Märkische Allgemeine Zeitung 19.01.06
Auf
eigener Scholle
Wohnhäuser an der Grenze zu Berlin / Neue Chance
für ein altes Projekt
JÜRGEN
STICH
KLEINMACHNOW Was sind zehn, was sind fünfzehn Jahre, wenn
man in Generationen denkt? Alexander Gérard hat zuallererst die Familie im
Blick und deren Geschichte reicht weit zurück. In Kleinmachnow zum Beispiel
schlug die Hugenottensippe vor mehr als 100 Jahren Wurzeln. Auch vier
Jahrzehnte DDR und Mauerregime konnten sie nicht ausreißen. Nach der Wende nahm
der Hamburger Architekt den Faden wieder auf, um "das Werk der Familie
fortzuführen".
Begonnen hatte alles mit Alexanders Urgroßvater Carl
Gérard. Der Königlich-Preußische Baurat mit Architekturbüro am Kurfürstendamm
erwarb 1895 und in den Folgejahren eine Fläche von rund 50 Hektar westlich des
Zehlendorfer Damms am Machnower Buschgraben. Er war der erste Käufer in dieser
Gegend. Doch anders als die zahlreichen Terraingesellschaften war Gérard an der
schnellen Vermarktung des Landes nicht interessiert. Es sollte die Erben
materiell absichern.
Dieser Weitblick bewährte sich in der Krisenzeit nach dem
Ersten Weltkrieg. Ab 1924 verkaufte die Familie die ersten Bauparzellen, auf
denen Wohnhäuser entstanden. Die Stadt Berlin erwarb ebenfalls ein Stück
Gérardsches Land und legte dort einen kleinen See als Vorfluter für die
Zehlendorfer Straßenentwässerung an. Der zu diesem Zweck angelegte
"Buschgraben" führt in gerader Linie nach Süden zum Teltowkanal. Auf
einem "Fluchtlinienplan" aus dem Jahr 1929 kann man erkennen, wie das
Gebiet zwischen Zehlendorfer Damm, Machnower Busch, Ginsterheide und
Seemannsheimweg einst bebaut werden sollte.
Wirtschaftskrise
und Zweiter Weltkrieg stoppten das Siedlungsprojekt. Mit der Gründung der DDR
und dem Mauerbau wurde das Gelände Grenzland, auf dem nördlichen Teil verlief
bis 1989 der "Todesstreifen". Der Familie Gérard blieb der wehmütige
Blick vom amerikanischen Sektor Berlins hinüber nach Kleinmachnow auf den
enteigneten Besitz. Nach der Wende nahm eine typisch deutsch-deutsche
Geschichte ihren Verlauf: Urenkel Alexander Gérard kehrte als Vertreter einer
20-köpfigen Erbengemeinschaft zurück, zunächst angefeindet und misstrauisch
beäugt, inzwischen vielfältig ins Gemeindeleben integriert, obwohl er seinen
Hauptwohnsitz in Hamburg behielt.
Auf die Restitution der bebauten Flächen verzichteten die
Rückkehrer. Den Grenzstreifen mussten sie dem Staat abkaufen - eine Perversion,
mit der viele Besitzer von "Mauergrundstücken" konfrontiert waren.
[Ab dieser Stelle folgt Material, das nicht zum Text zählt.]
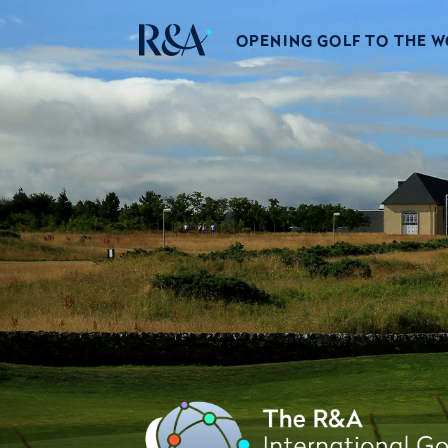
OPENING GOLF TO THE 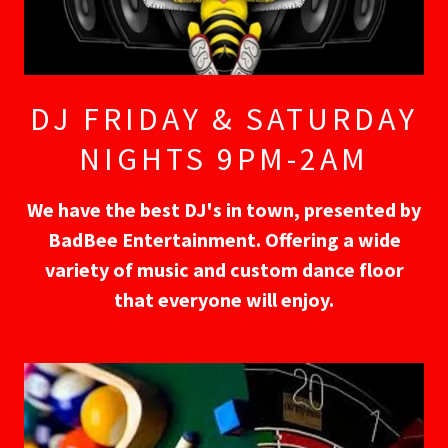
DJ FRIDAY & SATURDAY
NIGHTS 9PM-2AM
We have the best DJ's in town, presented by
BadBee Entertainment. Offering a wide
variety of music and custom dance floor
that everyone will enjoy.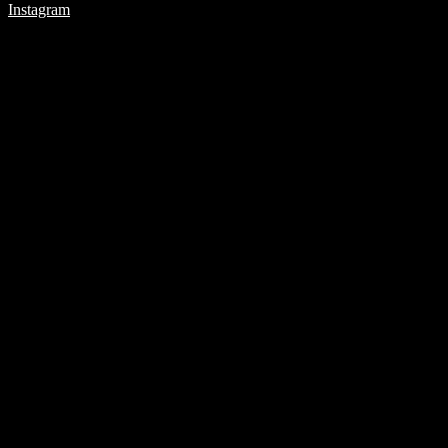
Instagram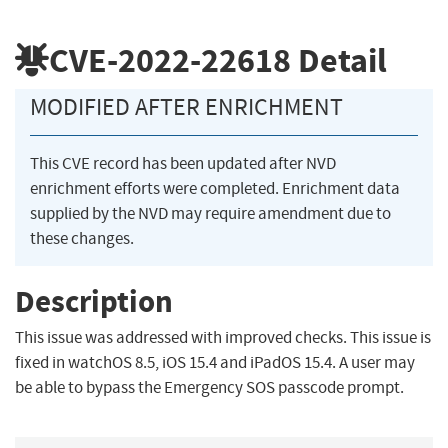
CVE-2022-22618
Detail
MODIFIED AFTER ENRICHMENT
This CVE record has been updated after NVD
enrichment efforts were completed. Enrichment data
supplied by the NVD may require amendment due to
these changes.
Description
This issue was addressed with improved checks. This issue is
fixed in watchOS 8.5, iOS 15.4 and iPadOS 15.4. A user may
be able to bypass the Emergency SOS passcode prompt.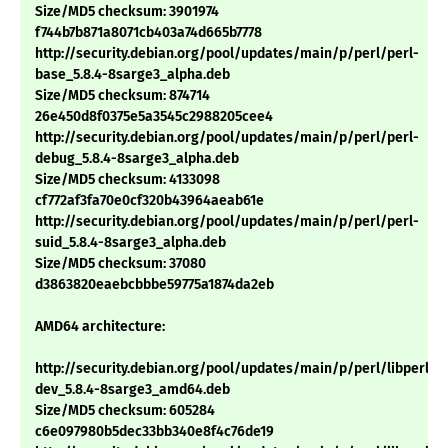
Size/MD5 checksum: 3901974
f744b7b871a8071cb403a74d665b7778
http://security.debian.org/pool/updates/main/p/perl/perl-
base_5.8.4-8sarge3_alpha.deb
Size/MD5 checksum: 874714
26e450d8f0375e5a3545c2988205cee4
http://security.debian.org/pool/updates/main/p/perl/perl-
debug_5.8.4-8sarge3_alpha.deb
Size/MD5 checksum: 4133098
cf772af3fa70e0cf320b43964aeab61e
http://security.debian.org/pool/updates/main/p/perl/perl-
suid_5.8.4-8sarge3_alpha.deb
Size/MD5 checksum: 37080
d3863820eaebcbbbe59775a1874da2eb
AMD64 architecture:
http://security.debian.org/pool/updates/main/p/perl/libperl-
dev_5.8.4-8sarge3_amd64.deb
Size/MD5 checksum: 605284
c6e097980b5dec33bb340e8f4c76de19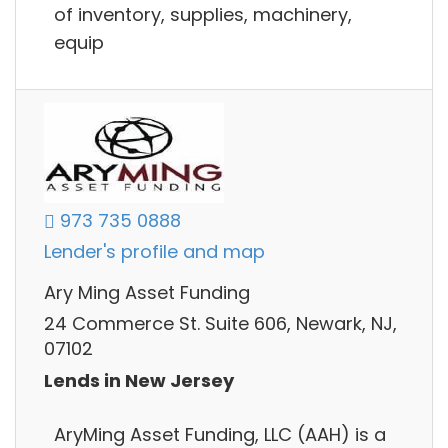
of inventory, supplies, machinery,
equip
973 735 0888
Lender's profile and map
Ary Ming Asset Funding
24 Commerce St. Suite 606, Newark, NJ,
07102
Lends in New Jersey
AryMing Asset Funding, LLC (AAH) is a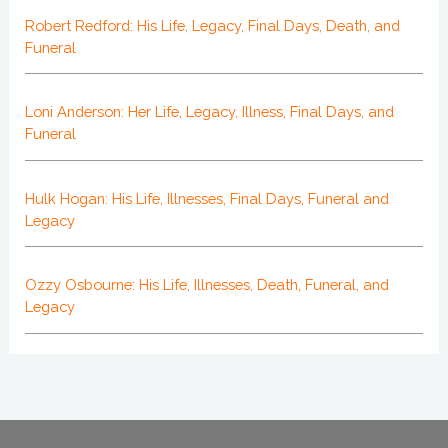
Robert Redford: His Life, Legacy, Final Days, Death, and
Funeral
Loni Anderson: Her Life, Legacy, Illness, Final Days, and
Funeral
Hulk Hogan: His Life, Illnesses, Final Days, Funeral and
Legacy
Ozzy Osbourne: His Life, Illnesses, Death, Funeral, and
Legacy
Acht Hektar rund um den Buschgrabensee wurden 1997 zu einem
Landschaftsschutzgebiet. Geblieben sind knapp sieben Hektar, die sich als
Bauland eignen würden. Um das Siedlungsprojekt nach einhundert Jahren zum
Abschluss zu bringen, sollte die Straße "Wolfswerder", die
unvermittelt abbricht, bis zur Ludwigsfelder Straße auf Berliner Seite
verlängert werden.
19 Grundeigentümer, deren Bauparzellen in den 1930-er
Jahren ausgemessen worden waren, unterstützten den Gérardschen Plan. Die
Familie selbst wollte den Bau von 35 Einzelhäusern auf Grundstücken von 800 bis
1000 Quadratmeter Fläche ermöglichen. Eine Fußgängerbrücke über das Buschgrabenfließ
war vorgesehen, um Durchgangsverkehr auf der Straße zu verhindern. Die örtliche
Verwaltung begrüßte die "strukturelle Aufwertung des nordöstlichen
Gemeindegebiets".
Alles schien sich bestens zu fügen, bis 1999 Landes- und
Regionalplaner auftraten und einen "Freiraum mit besonderem Schutzanspruch"
und einen "regionalen Grünzug" erkennen wollten. Bitter für die
Familie: An anderen Stellen Kleinmachnows waren die Behörden weniger kleinlich,
ließen sogar den Bau eines riesigen Seniorenzentrums im Buschgraben zu.